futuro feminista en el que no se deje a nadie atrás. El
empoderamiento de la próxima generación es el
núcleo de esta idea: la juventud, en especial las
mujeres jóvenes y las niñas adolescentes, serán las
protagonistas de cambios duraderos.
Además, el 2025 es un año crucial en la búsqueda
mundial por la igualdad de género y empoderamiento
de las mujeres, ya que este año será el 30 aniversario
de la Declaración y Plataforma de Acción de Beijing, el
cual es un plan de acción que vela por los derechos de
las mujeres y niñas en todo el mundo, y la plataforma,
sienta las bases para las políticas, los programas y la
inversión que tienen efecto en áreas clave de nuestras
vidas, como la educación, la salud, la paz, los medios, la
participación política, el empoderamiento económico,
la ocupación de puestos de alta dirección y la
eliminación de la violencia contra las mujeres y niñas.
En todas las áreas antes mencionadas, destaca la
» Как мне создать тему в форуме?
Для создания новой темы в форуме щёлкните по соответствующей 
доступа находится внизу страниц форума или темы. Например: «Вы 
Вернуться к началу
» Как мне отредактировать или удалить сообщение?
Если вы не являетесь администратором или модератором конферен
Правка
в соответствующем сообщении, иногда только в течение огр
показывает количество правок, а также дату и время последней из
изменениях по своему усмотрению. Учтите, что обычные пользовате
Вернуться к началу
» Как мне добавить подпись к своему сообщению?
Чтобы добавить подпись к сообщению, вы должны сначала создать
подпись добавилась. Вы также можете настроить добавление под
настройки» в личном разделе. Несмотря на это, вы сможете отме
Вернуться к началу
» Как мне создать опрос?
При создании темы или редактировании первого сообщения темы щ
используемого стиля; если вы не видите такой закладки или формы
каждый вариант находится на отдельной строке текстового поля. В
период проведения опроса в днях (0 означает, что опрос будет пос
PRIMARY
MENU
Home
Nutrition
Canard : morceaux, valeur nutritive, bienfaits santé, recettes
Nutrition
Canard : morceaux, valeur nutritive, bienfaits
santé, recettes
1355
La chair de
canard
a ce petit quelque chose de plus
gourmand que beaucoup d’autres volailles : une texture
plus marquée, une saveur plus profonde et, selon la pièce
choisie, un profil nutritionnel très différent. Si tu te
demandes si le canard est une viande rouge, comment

> **Task directions**
Can you give every line of all the material above as a JSON list of strings, one string per line, with blank lines left out?

> **Answer for the task**
[
  "futuro feminista en el que no se deje a nadie atrás. El",
  "empoderamiento de la próxima generación es el",
  "núcleo de esta idea: la juventud, en especial las",
  "mujeres jóvenes y las niñas adolescentes, serán las",
  "protagonistas de cambios duraderos.",
  "Además, el 2025 es un año crucial en la búsqueda",
  "mundial por la igualdad de género y empoderamiento",
  "de las mujeres, ya que este año será el 30 aniversario",
  "de la Declaración y Plataforma de Acción de Beijing, el",
  "cual es un plan de acción que vela por los derechos de",
  "las mujeres y niñas en todo el mundo, y la plataforma,",
  "sienta las bases para las políticas, los programas y la",
  "inversión que tienen efecto en áreas clave de nuestras",
  "vidas, como la educación, la salud, la paz, los medios, la",
  "participación política, el empoderamiento económico,",
  "la ocupación de puestos de alta dirección y la",
  "eliminación de la violencia contra las mujeres y niñas.",
  "En todas las áreas antes mencionadas, destaca la",
  "» Как мне создать тему в форуме?",
  "Для создания новой темы в форуме щёлкните по соответствующей ",
  "доступа находится внизу страниц форума или темы. Например: «Вы ",
  "Вернуться к началу",
  "» Как мне отредактировать или удалить сообщение?",
  "Если вы не являетесь администратором или модератором конферен",
  "Правка",
  "в соответствующем сообщении, иногда только в течение огр",
  "показывает количество правок, а также дату и время последней из",
  "изменениях по своему усмотрению. Учтите, что обычные пользовате",
  "Вернуться к началу",
  "» Как мне добавить подпись к своему сообщению?",
  "Чтобы добавить подпись к сообщению, вы должны сначала создать",
  "подпись добавилась. Вы также можете настроить добавление под",
  "настройки» в личном разделе. Несмотря на это, вы сможете отме",
  "Вернуться к началу",
  "» Как мне создать опрос?",
  "При создании темы или редактировании первого сообщения темы щ",
  "используемого стиля; если вы не видите такой закладки или формы",
  "каждый вариант находится на отдельной строке текстового поля. В",
  "период проведения опроса в днях (0 означает, что опрос будет пос",
  "PRIMARY",
  "MENU",
  "Home",
  "Nutrition",
  "Canard : morceaux, valeur nutritive, bienfaits santé, recettes",
  "Nutrition",
  "Canard : morceaux, valeur nutritive, bienfaits",
  "santé, recettes",
  "1355",
  "La chair de",
  "canard",
  "a ce petit quelque chose de plus",
  "gourmand que beaucoup d’autres volailles : une texture",
  "plus marquée, une saveur plus profonde et, selon la pièce",
  "choisie, un profil nutritionnel très différent. Si tu te",
  "demandes si le canard est une viande rouge, comment"
]